MotherFlippin · 12/11/2008 11:39

This reply has been deleted

Message withdrawn

chisigirl · 12/11/2008 11:41

I think it's a bit unprofessional for three out of the four teachers to even bring up your children's family background actually. Because the unspoken message is that the children in the class who don't come from that type of background aren't going to do as well.

Having said that, I do think it's a good idea to mention it so that they can support your children if needed over the coming weeks and months.

Best of luck with the transition to your new family set-up.

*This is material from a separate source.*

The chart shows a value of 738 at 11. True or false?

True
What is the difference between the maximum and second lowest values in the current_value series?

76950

veronika · 12/11/2008 12:17

Another viewpoint.

It seems an odd thing for 3 teachers to mention.

Perhaps they know about the split and are congratulation you on maintaining this new arrangement and the way you have worked things to make sure the children are not harmed?

aseriouslyblondemoment · 12/11/2008 13:46

HCL what u said rings so true & i hope will be of comfort 2 Quadrophenia & any other of us mums going thru it
Quadrophenia just remember that just because u couldnt make your relationship work doesnt make u a failure or a bad person(any1 thinking that can just bugger off IMO)far better 4 your children 2 grow up in a happy home where they see their mum happy & not living a lie.
a thing a friend(also div) said 2 me which helped put things in2 perspective was 'ask urself when u were last truly happy?'this clinched it 4 me!

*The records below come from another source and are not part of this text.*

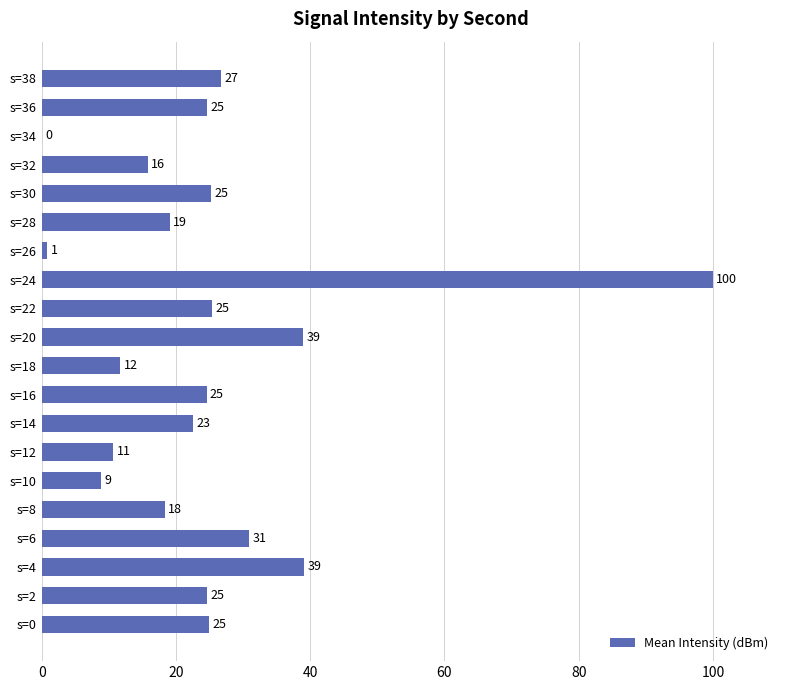

What is the greatest value displayed?

100.0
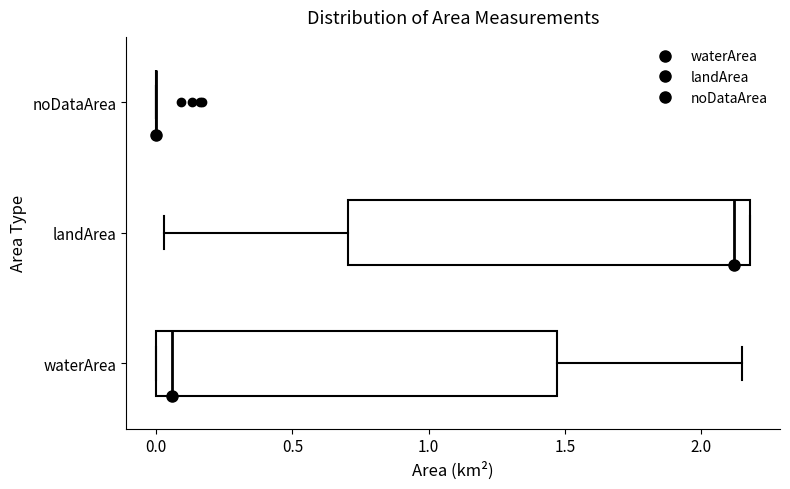

Reading bottom to top, transcribe this box plot: for each box, give where its median line is, the range the box spans, and where its two whiskers end, as read against the x-axis. The values are not printed on the chart, so give them approximately, as read against the axis.

waterArea: median 0.05, box 0.00 to 1.45, whiskers 0.00 to 2.15
landArea: median 2.10, box 0.70 to 2.20, whiskers 0.05 to 2.20
noDataArea: box collapsed to a line at 0.00, whiskers 0.00 to 0.00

aseriouslyblondemoment · 12/11/2008 13:46

HCL what u said rings so true & i hope will be of comfort 2 Quadrophenia & any other of us mums going thru it
Quadrophenia just remember that just because u couldnt make your relationship work doesnt make u a failure or a bad person(any1 thinking that can just bugger off IMO)far better 4 your children 2 grow up in a happy home where they see their mum happy & not living a lie.
a thing a friend(also div) said 2 me which helped put things in2 perspective was 'ask urself when u were last truly happy?'this clinched it 4 me!